Findings of a Statewide Environmental Lead Inspection Program Targeting Homes of Children With Blood Lead Levels as Low as 5 μg/dL.

J Public Health Manag Pract

Harvard T.H. Chan School of Public Health, Boston, Massachusetts (Ms Cluett); Maine Medical Center for Outcomes Research and Evaluation, Maine Medical Center Research Institute, Portland, Maine (Dr Fleisch); Muskie School of Public Service, University of Southern Maine, Portland, Maine (Ms Decker); Maine Childhood Lead Poisoning Prevention Unit (Mr Frohmberg) and Maine Environmental and Occupational Health Program (Dr Smith), Maine Center for Disease Control, Augusta, Maine.

Published: July 2020

Context: There are limited data on the nature of environmental lead hazards identified during residential inspections for child blood lead levels (BLLs) of less than 10 μg/dL. We compare inspection findings for child BLLs of 5 to 9 μg/dL versus 10 μg/dL or more.

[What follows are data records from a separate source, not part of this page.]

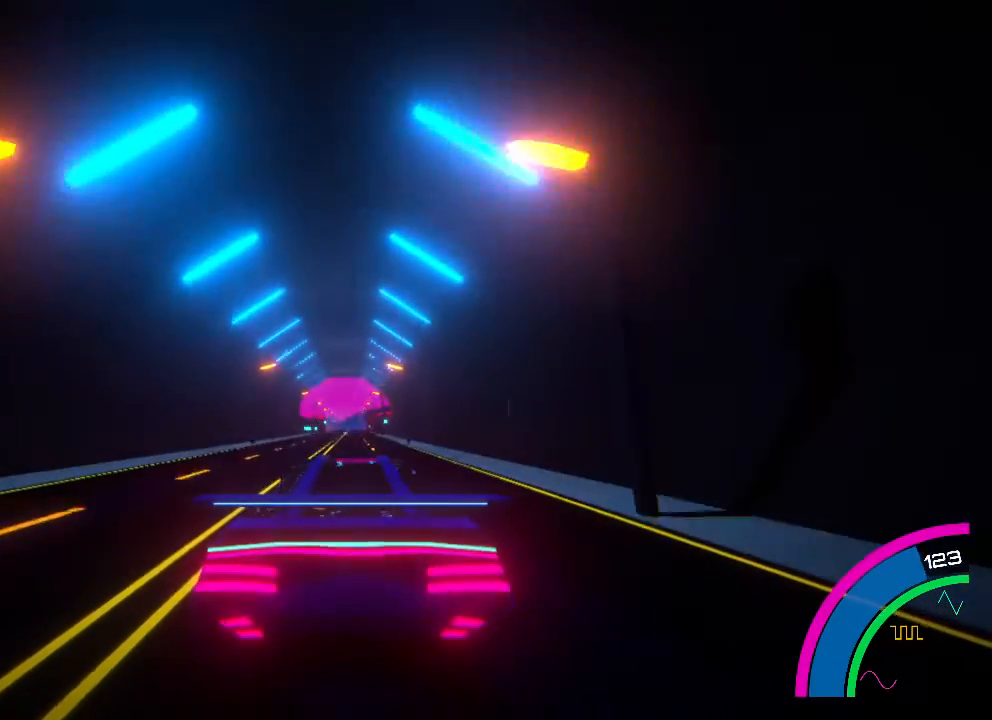
{"buttons": ["R2"], "left_stick": "center", "events": []}
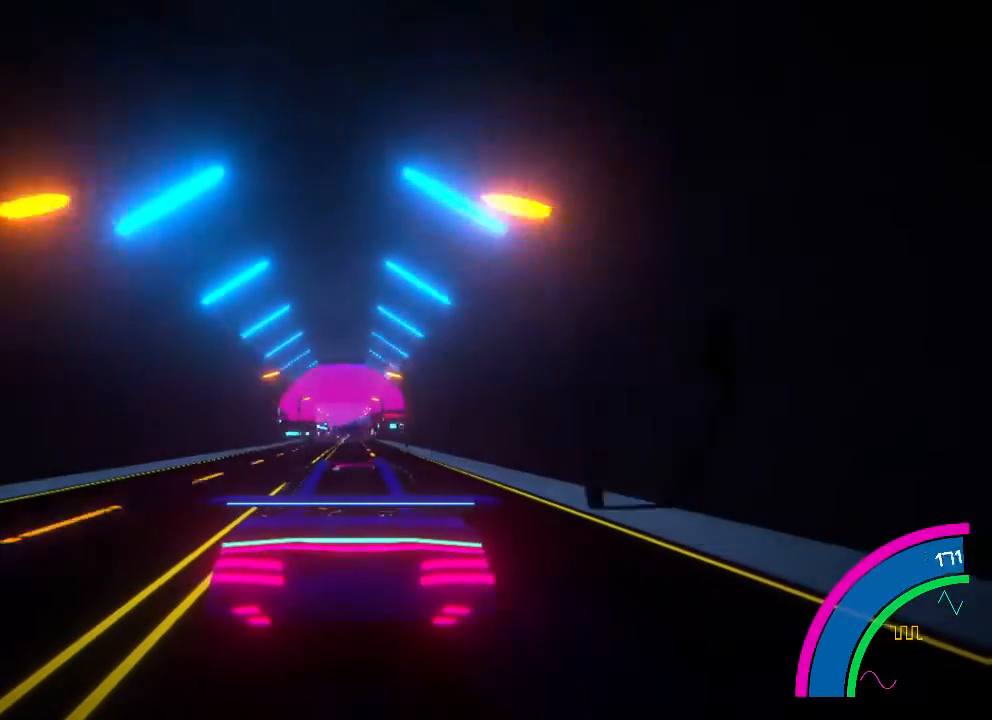
{"buttons": ["R2"], "left_stick": "center", "events": []}
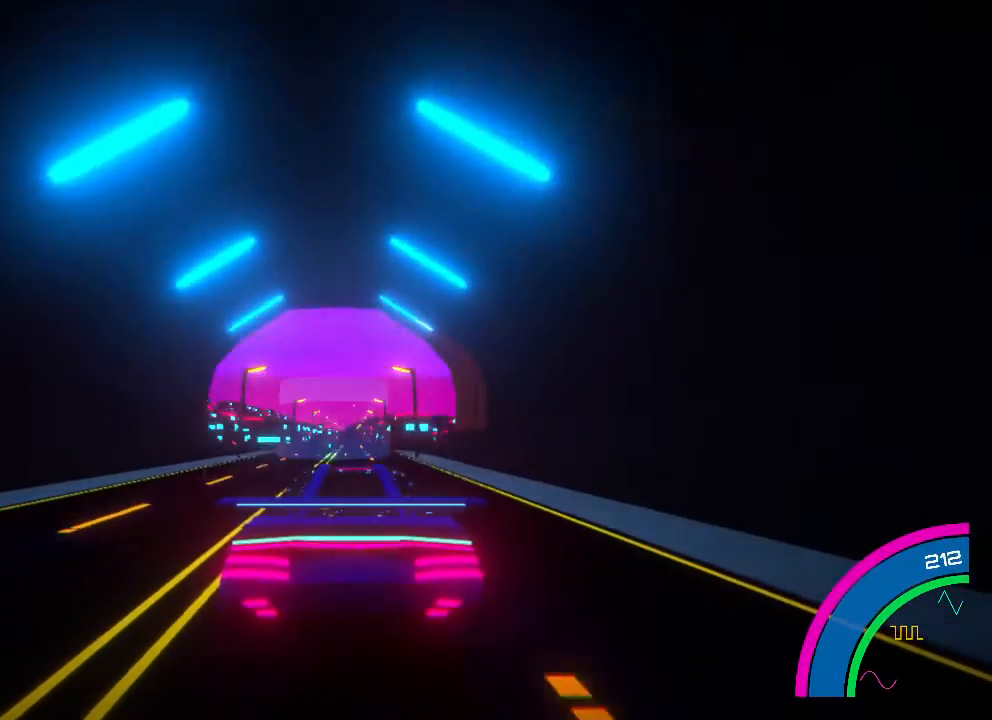
{"buttons": ["B", "R2"], "left_stick": "center", "events": [[333, "B", "down"]]}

Design: We reviewed inspection reports in Maine from September 2016 to March 2018. We used continuity-adjusted or Fisher's exact test for categorical variables and Wilcoxon rank-sum tests for continuous variables to compare differences in child, family, household, and lead hazard characteristics between BLL categories (5-9 μg/dL vs ≥10 μg/dL). We used Spearman correlation coefficients to assess relationships between home surface lead dust measurements and BLLs.

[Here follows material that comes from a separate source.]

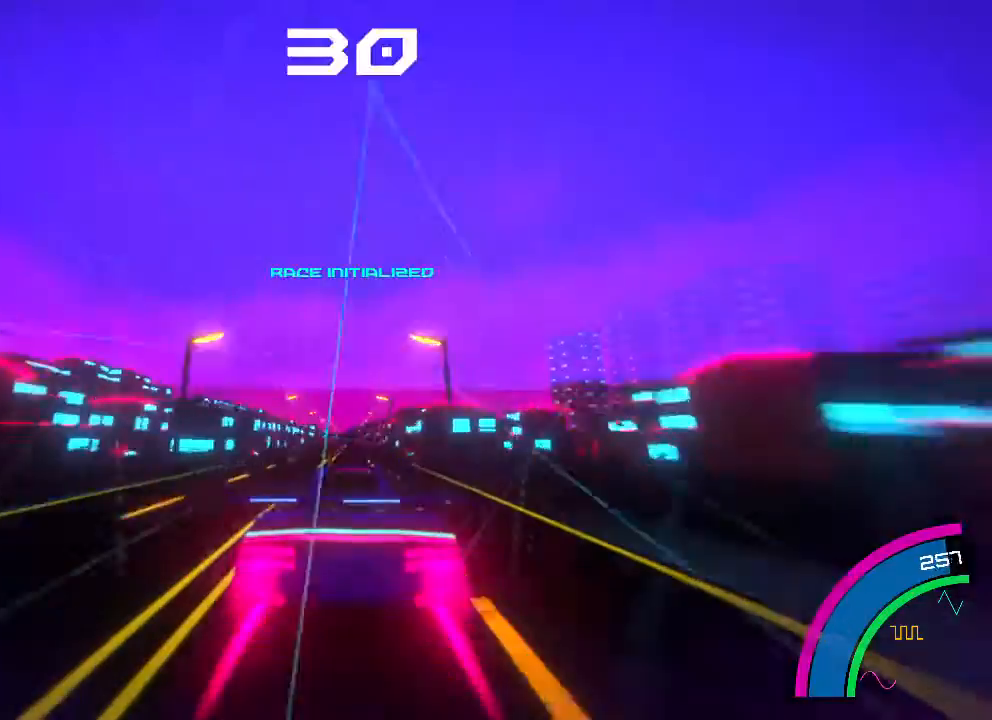
{"buttons": ["B", "R2"], "left_stick": "center", "events": []}
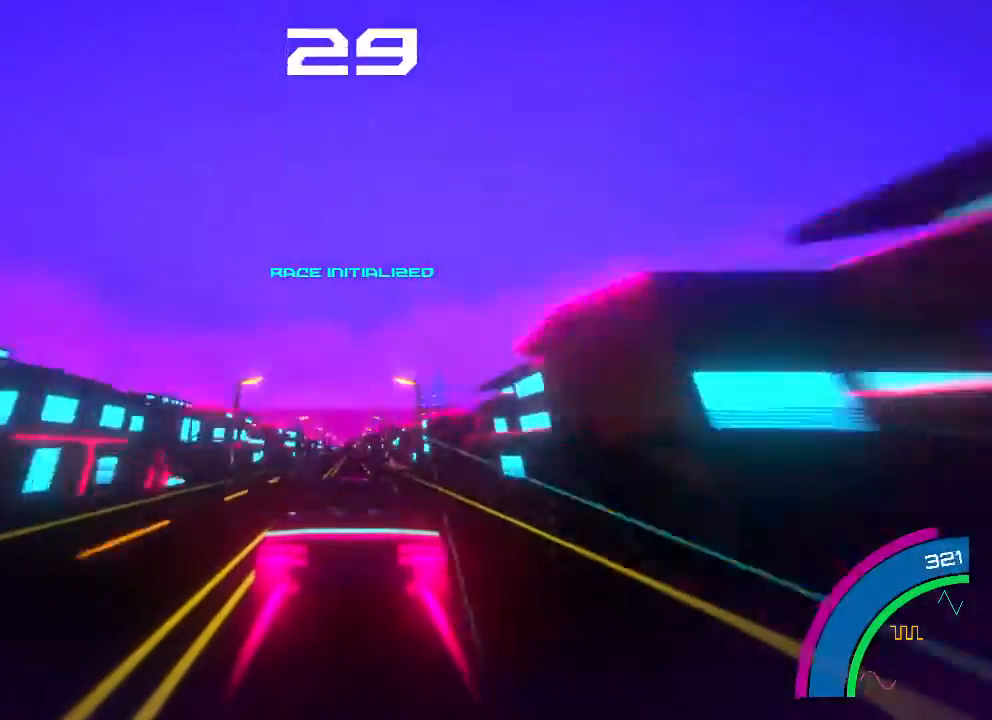
{"buttons": ["B", "R2"], "left_stick": "center", "events": []}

Results: Of 351 residential inspections, 272 (77%) were for children with BLLs of 5 to 9 μg/dL. Children with BLLs of 5 to 9 μg/dL as compared with children with BLLs of 10 μg/dL or more were less likely to chew window sills and door frames (8% vs 21%; P = .01), but otherwise were similar with respect to other established risk factors for lead poisoning. Children with BLLs of 5 to 9 μg/dL tended to have fewer paint hazards inside their homes (64% vs 78%; P = .03), and they were more likely to have dust-only hazards (8% vs 3%) or no identified lead paint hazards (23% vs 15%), though these differences were not statistically significant. For children with BLLs of 5 to 9 μg/dL, BLL was weakly correlated with average window sill dust level (Spearman r = 0.16; P = .01) and average floor dust level (r = 0.13; P = .03), but these correlations were not observed for children with BLLs of 10 μg/dL and higher.

Conclusions: We have found that inspections of homes of children with BLLs of 5 to 9 μg/dL are nearly as likely to identify lead hazards that require abatement as inspections of homes of children with BLLs of 10 μg/dL.